List all lines of the data containing the word "оптических".

(Stored entries)
========

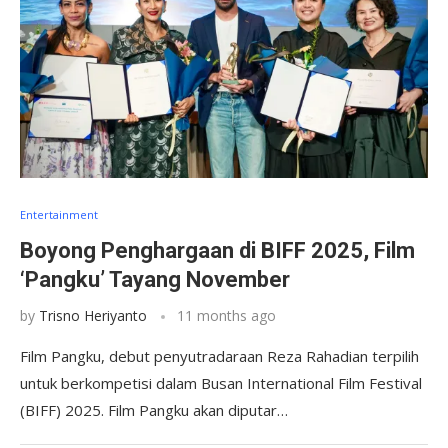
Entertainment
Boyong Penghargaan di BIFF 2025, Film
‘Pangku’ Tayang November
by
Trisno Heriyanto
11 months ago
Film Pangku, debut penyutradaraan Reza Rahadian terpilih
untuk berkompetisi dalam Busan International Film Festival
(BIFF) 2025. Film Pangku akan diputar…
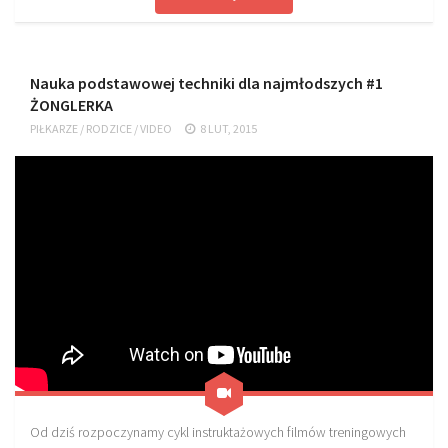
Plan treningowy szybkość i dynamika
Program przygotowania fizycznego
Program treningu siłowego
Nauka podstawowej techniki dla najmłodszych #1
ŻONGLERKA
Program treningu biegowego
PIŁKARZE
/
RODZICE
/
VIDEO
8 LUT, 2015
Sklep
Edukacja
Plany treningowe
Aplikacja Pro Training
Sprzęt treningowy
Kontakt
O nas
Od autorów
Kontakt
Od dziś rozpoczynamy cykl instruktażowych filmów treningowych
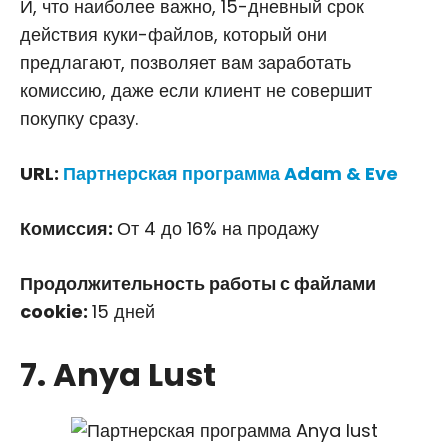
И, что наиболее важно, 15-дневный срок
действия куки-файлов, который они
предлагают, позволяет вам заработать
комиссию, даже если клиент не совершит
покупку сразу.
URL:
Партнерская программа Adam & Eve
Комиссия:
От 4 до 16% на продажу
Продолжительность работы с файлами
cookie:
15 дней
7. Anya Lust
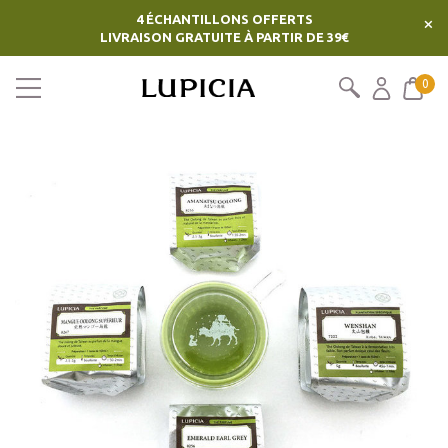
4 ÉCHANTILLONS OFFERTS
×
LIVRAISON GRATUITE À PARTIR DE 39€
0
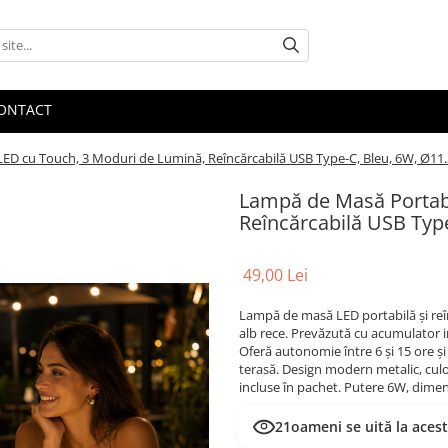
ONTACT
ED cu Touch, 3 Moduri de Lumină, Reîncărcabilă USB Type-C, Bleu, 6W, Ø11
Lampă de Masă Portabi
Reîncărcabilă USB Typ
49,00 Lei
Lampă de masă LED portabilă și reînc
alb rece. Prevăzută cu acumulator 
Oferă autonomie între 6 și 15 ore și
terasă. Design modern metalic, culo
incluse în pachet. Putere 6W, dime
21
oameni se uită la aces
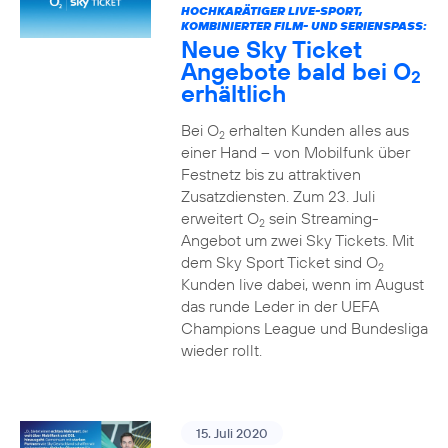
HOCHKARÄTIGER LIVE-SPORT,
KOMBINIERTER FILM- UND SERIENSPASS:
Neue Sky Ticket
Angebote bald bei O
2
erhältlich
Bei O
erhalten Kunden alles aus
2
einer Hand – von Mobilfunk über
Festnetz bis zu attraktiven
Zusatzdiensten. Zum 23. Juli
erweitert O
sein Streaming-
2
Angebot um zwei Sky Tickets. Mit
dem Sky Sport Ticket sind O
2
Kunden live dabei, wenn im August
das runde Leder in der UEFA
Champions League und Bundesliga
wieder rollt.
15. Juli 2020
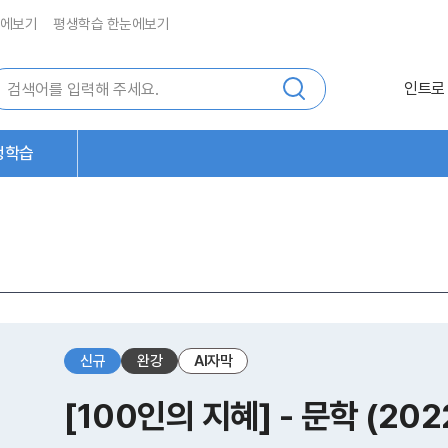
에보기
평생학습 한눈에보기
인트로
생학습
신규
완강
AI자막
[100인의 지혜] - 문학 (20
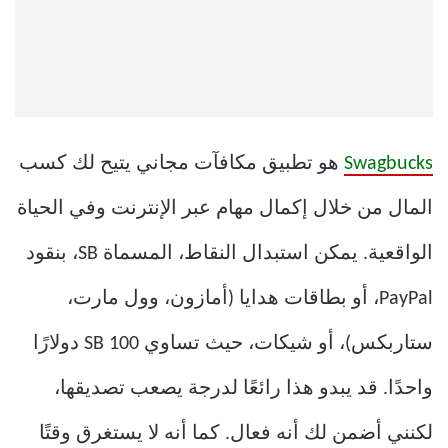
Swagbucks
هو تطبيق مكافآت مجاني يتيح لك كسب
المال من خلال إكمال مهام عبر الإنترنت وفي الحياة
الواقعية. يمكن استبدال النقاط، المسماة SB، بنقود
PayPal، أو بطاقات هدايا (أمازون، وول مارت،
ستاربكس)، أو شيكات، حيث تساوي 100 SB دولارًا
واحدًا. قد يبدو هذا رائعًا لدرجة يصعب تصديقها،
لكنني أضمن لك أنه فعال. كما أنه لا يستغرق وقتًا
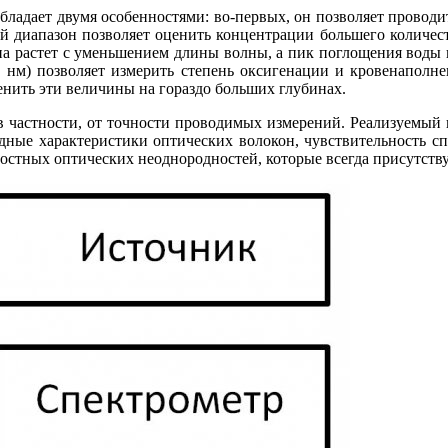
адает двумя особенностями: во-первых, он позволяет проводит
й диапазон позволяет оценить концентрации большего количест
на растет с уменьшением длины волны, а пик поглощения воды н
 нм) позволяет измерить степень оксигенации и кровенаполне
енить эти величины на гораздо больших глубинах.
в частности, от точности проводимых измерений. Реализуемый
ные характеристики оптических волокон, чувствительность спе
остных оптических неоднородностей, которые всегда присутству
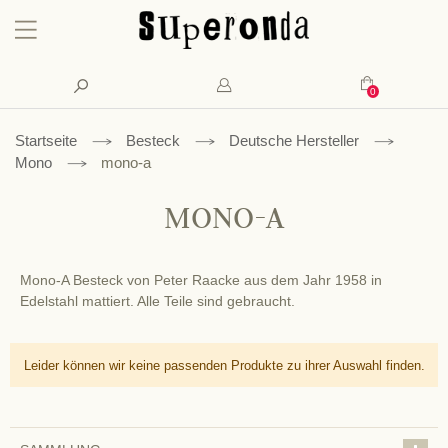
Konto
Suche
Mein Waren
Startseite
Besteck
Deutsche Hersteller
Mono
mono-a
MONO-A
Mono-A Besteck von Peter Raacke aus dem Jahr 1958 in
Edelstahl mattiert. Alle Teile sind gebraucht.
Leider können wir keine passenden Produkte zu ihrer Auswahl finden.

========

**EXERCISE RESULT:**
ные характеристики оптических волокон, чувствительность спе
остных оптических неоднородностей, которые всегда присутству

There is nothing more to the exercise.